[Text — start]

Travel in Time with Dan — Episode 76: A Fictional Interview with George Robert Twelves Hewes

Interview with George Robert Twelves Hewes — At Griffin’s Wharf, Near 470 Atlantic Avenue, Boston, Massachusetts

Boston, Massachusetts — Griffin’s Wharf, Near 470 Atlantic Avenue

Stand here long enough, and it starts to bother you — the absence of water.

On the night of December 16, 1773, Griffin’s Wharf was exactly what the name promised: a working wharf, jutting into Boston Harbor, with three British merchant ships tied alongside it — the Dartmouth, the Eleanor, and the Beaver. The harbor was cold and black and deep. The ships were loaded with 342 chests of tea, roughly 92,000 pounds, owned by the East India Company, an organization that at its peak controlled nearly half of the world’s trade and accounted for about ten percent of England’s entire economic output.

Today, that water is gone. Land reclamation projects over the centuries pushed the shoreline outward, and what was once the harbor bottom is now pavement. The Boston Tea Party Ships and Museum sits nearby, moored where water still exists, giving visitors a sense of what the original scene might have looked like. But the exact spot where those three ships sat on that December night is now dry ground — a plaque and a memory where the harbor used to be.

[Text — finish]
[Provided material — start]

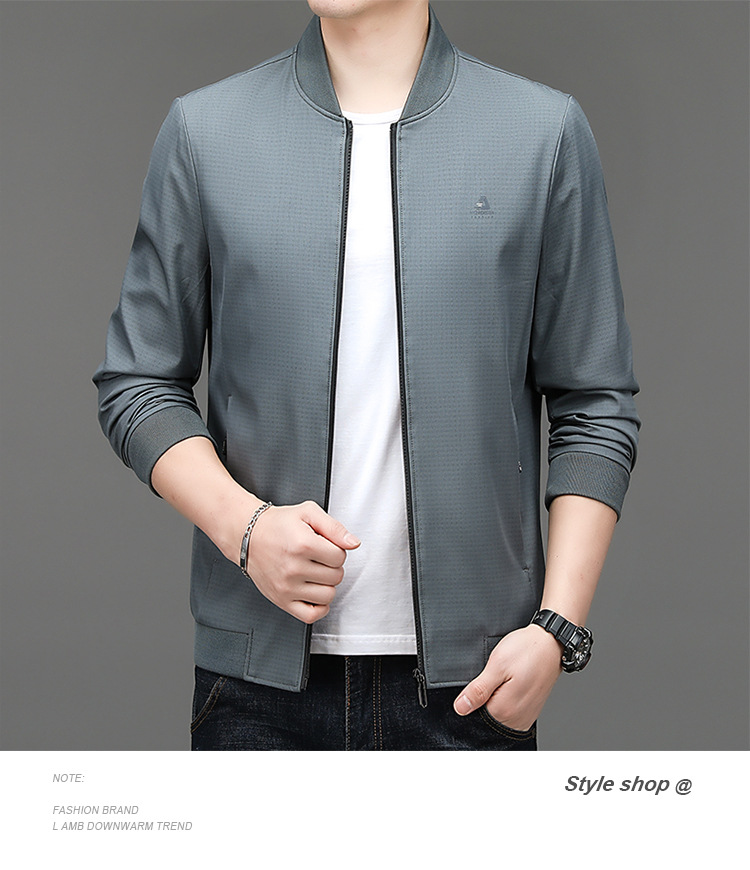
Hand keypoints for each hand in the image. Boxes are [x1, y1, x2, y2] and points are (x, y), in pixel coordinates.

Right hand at [243, 500, 359, 623]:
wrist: (248, 535)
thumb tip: (354, 543)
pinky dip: (319, 607)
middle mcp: (294, 568)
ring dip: (327, 584)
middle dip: (332, 566)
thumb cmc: (279, 524)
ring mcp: (287, 587)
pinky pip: (311, 615)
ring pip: (328, 596)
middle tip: (318, 558)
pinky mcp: (281, 600)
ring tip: (315, 573)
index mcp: (303, 544)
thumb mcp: (308, 513)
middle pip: (336, 577)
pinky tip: (314, 592)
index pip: (340, 557)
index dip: (336, 550)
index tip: (325, 546)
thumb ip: (335, 527)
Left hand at [453, 625, 561, 730]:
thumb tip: (460, 708)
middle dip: (487, 695)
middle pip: (487, 713)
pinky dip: (508, 698)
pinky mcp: (530, 711)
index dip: (475, 692)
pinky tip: (514, 682)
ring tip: (509, 677)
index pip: (474, 711)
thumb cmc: (527, 650)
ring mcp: (525, 716)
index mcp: (505, 710)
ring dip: (498, 696)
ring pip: (499, 712)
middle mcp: (516, 719)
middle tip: (500, 675)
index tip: (488, 677)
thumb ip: (478, 690)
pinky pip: (511, 711)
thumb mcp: (497, 665)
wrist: (550, 643)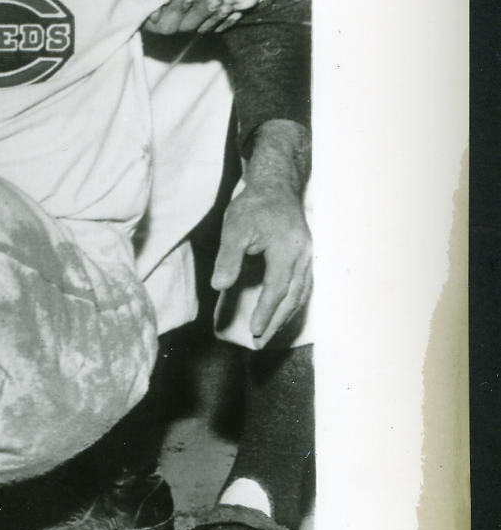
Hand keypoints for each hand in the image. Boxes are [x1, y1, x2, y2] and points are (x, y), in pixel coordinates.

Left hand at [142, 0, 301, 34]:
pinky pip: (223, 23)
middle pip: (179, 15)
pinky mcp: (245, 4)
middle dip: (170, 11)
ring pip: (199, 23)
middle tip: (167, 7)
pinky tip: (207, 19)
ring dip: (189, 20)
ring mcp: (228, 1)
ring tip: (185, 13)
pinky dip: (212, 24)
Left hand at [213, 179, 311, 345]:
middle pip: (293, 297)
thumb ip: (229, 257)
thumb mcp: (234, 228)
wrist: (276, 186)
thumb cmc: (253, 207)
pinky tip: (282, 312)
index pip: (278, 289)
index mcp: (288, 250)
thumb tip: (219, 286)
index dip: (266, 312)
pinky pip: (304, 286)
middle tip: (260, 343)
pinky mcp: (306, 256)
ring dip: (286, 316)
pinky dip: (293, 303)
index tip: (254, 330)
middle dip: (277, 322)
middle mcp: (303, 256)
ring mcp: (308, 256)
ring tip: (269, 334)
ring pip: (301, 293)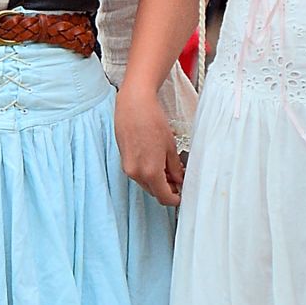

[Provided material — finish]

• [What needs to be done]
Answer these questions from the Griffin's Wharf text:
(a) Which three ships were tied alongside the wharf on December 16, 1773?
(b) How many chests of tea were the ships loaded with?
(c) What caused the old harbor bottom to become pavement?

• [Exercise response]
(a) The Dartmouth, the Eleanor, and the Beaver.
(b) 342 chests, roughly 92,000 pounds of tea.
(c) Land reclamation projects over the centuries pushed the shoreline outward.